Защищая Родину. Летчицы Великой Отечественной - стр. 9
Сопровождавший девушек красноармеец посмеивался: «И куда вы, девушки? Наденут на вас шинели и сапоги, с вами же ни один парень в кино не пойдет»… Во дворце на Ленинградском шоссе их встретили женщины в военной форме, которые, казалось, были сделаны из совсем другого теста. Настроение было боевое: девушки ждали, что вот сейчас им дадут обмундирование и ружья и они пойдут воевать. Увидев обмундирование, обомлели.

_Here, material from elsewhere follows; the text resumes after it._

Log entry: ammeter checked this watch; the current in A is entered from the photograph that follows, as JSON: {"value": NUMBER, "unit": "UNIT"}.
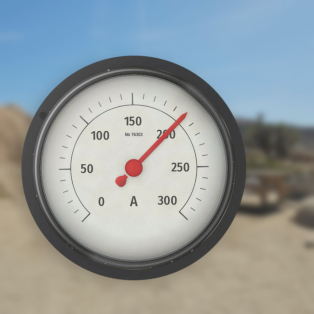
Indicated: {"value": 200, "unit": "A"}
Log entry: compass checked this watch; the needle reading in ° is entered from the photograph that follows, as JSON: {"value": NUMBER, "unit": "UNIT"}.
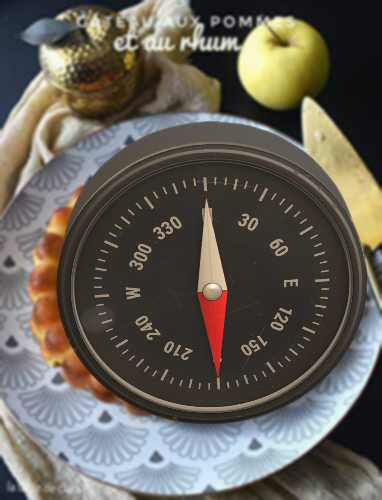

Военная форма была новенькая. Выдали и скрипучие кожаные ремни, и новые сапоги. Но все это было мужское. Брюки доставали до груди, огромный ворот гимнастерки опускался чуть не до пупка. Сапог меньше сорокового размера не было. Ребята, которых собрали там же в академии, чтобы сформировать мужскую часть, хихикали: «Девчонки, газет на фронте намотаете». Девушки были в растерянности. Шинели были длинные, особенно миниатюрным доходили чуть ли не до пят. Сбоку у каждой была пустая кобура для пистолета, фляга и еще какие-то ненужные вещи, которые почему-то непременно должны были входить в комплект «снаряжения». Смотрели друг на друга и не узнавали: «трудно было придумать форму, которая делала бы девушек менее женственными».[12]
Перед тем как вести в столовую на ужин, им приказали надеть все снаряжение. Делать было нечего. И вот в новехоньком, еще «стоявшем дыбом» обмундировании, в сапогах с железными подковами, которые ударяли по каменному полу дворца со страшным стуком, с пустыми кобурами на боку они прошли через строй парней, смотревших на них с любопытством и насмешкой. Как горели от смущения уши и сколько насмешек ждало впереди…[13]
На следующий день из них начали делать солдат: обучать строевой подготовке и уставу. Однако положение Москвы уже было настолько опасным, что сосредоточиться не могли ни учителя, ни курсанты. 15 сентября стало известно, что «Авиагруппа № 122», как на тот момент называлось соединение Расковой, будет эвакуирована в волжский город Энгельс.
Утром 16 октября они с песнями прошли по городу. Было очень холодно, трамваи уже не ходили, стояли полузанесенные снегом. Редкие прохожие останавливались и смотрели на девушек, а старухи «подходили к самому краю тротуара, молча стояли и крестили»[14] их, провожая колонну грустным взглядом. Если среди молодых москвичей большинство считали, что Москва выстоит и враг будет побежден, старшее поколение, уже столько выстрадавшее, было настроено пессимистично: слишком уж быстрым и легким казалось наступление немцев.